Abstract P99: Efficacy and Side Effects of Mild Induced Hypothermia after Out-of-hospital Sudden Cardiac Arrest in Non-Selected Patients
Background and Purpose: Sudden cardiac arrest (SCA) remains one of the single leading causes of death. Cognitive deficits are common in survivors of SCA. Postresuscitative mild induced hypothermia (MIH) lowers mortality and reduces neurologic damage after cardiac arrest. We evaluated the efficacy and side effects of therapeutic hypothermia in an unselected group of patients after SCA.
Methods: 30 consecutive patients with restoration of spontaneous circulation (ROSC) after resuscitation due to out-of-hospital SCA, who where admitted to our intensive care unit, underwent MIH. Hypothermia was induced by infusion of cold saline and whole-body-cooling methods (invasive or non-invasive). The core body temperature was operated at 32 to 34 °C over a period of 24 hours followed by active rewarming. Neurological status was evaluated at hospital discharge using the Pittsburgh Cerebral Performance Category (CPC).

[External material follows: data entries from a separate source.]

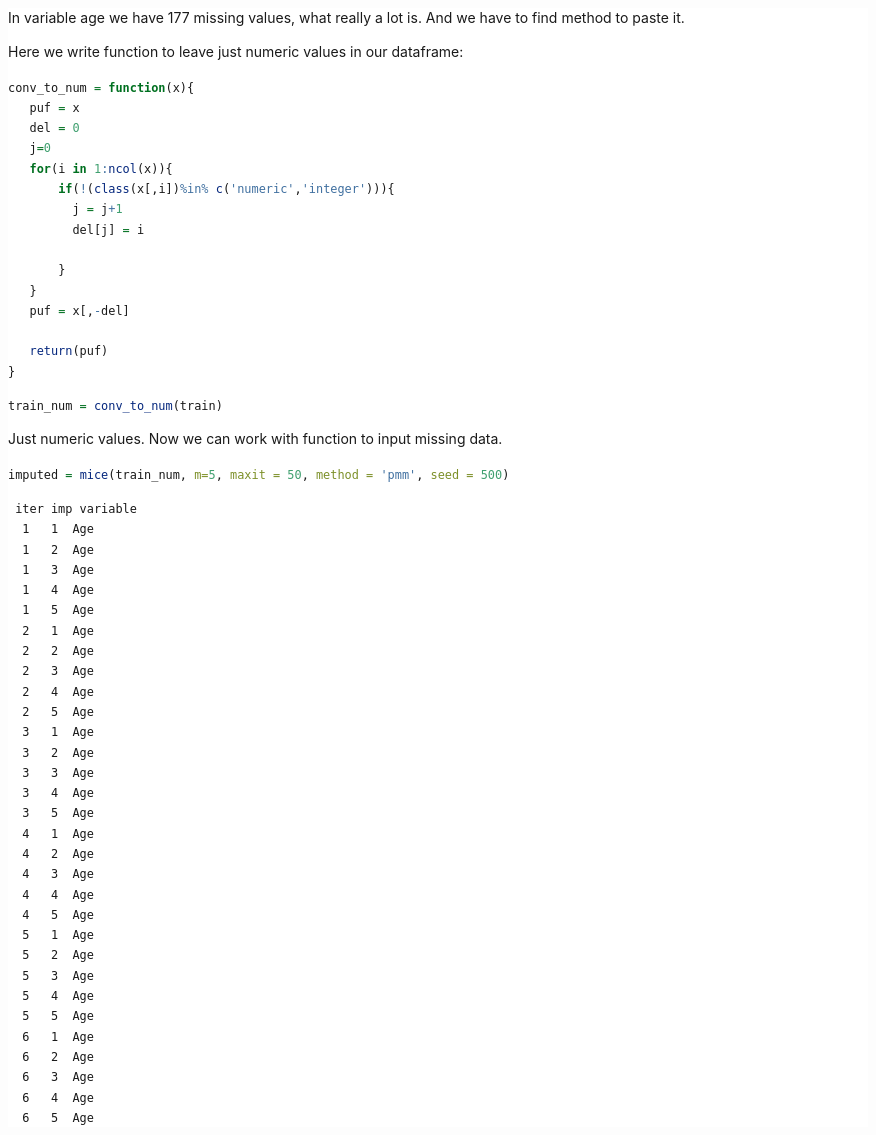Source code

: 

In variable age we have 177 missing values, what really a lot is. And we have to find method to paste it.

Here we write function to leave just numeric values in our dataframe:


```R
conv_to_num = function(x){
   puf = x
   del = 0
   j=0
   for(i in 1:ncol(x)){
       if(!(class(x[,i])%in% c('numeric','integer'))){
         j = j+1
         del[j] = i 
         
       }  
   }
   puf = x[,-del]
  
   return(puf)
} 
```


```R
train_num = conv_to_num(train)
```

Just numeric values. Now we can work with function to input missing data.


```R
imputed = mice(train_num, m=5, maxit = 50, method = 'pmm', seed = 500)
```

    
     iter imp variable
      1   1  Age
      1   2  Age
      1   3  Age
      1   4  Age
      1   5  Age
      2   1  Age
      2   2  Age
      2   3  Age
      2   4  Age
      2   5  Age
      3   1  Age
      3   2  Age
      3   3  Age
      3   4  Age
      3   5  Age
      4   1  Age
      4   2  Age
      4   3  Age
      4   4  Age
      4   5  Age
      5   1  Age
      5   2  Age
      5   3  Age
      5   4  Age
      5   5  Age
      6   1  Age
      6   2  Age
      6   3  Age
      6   4  Age
      6   5  Age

Results: Overall, 30 patients (mean age 63±5 years, 80% male) were included in this study with a “no- or low-flow” duration of 35 min (SCA to ROSC). The APACHE II-Score at admission was 24.0±4.6. Left ventricular ejection fraction was 36.5±14.0. Eighty percent SCA’s were witnessed by bystanders. In 47% resuscitation was initiated before arriving of emergency services. Because 67% of all patients were firstly admitted to a non-tertiary center, the time from SCA to target temperature was 452±252 min. Survival rate at discharge was 67%. Fifty percent of all patients presented in good neurologic functional status (CPC 4 –5). Infectious complications were observed in 58% of our non-selected patients, mostly nosocomial pneumonia (73%), with five patients developing a severe sepsis (8%) and a sepsis-related mortality of 40% (2 of 5 patients). Antibiotic prophylaxis was not given in any patient. 47% of all patients suffered renal failure with a necessity of dialysis in 20%.
Conclusions: Neurologic outcome after out-of-hospital sudden cardiac arrest remains poor. Treating non-selected patients who have been successfully resuscitated with MIH is proven effective and safe. However, in a real-world scenario including older patients with more co-morbidities than in randomized trials this is associated with multiple secondary infectious complications.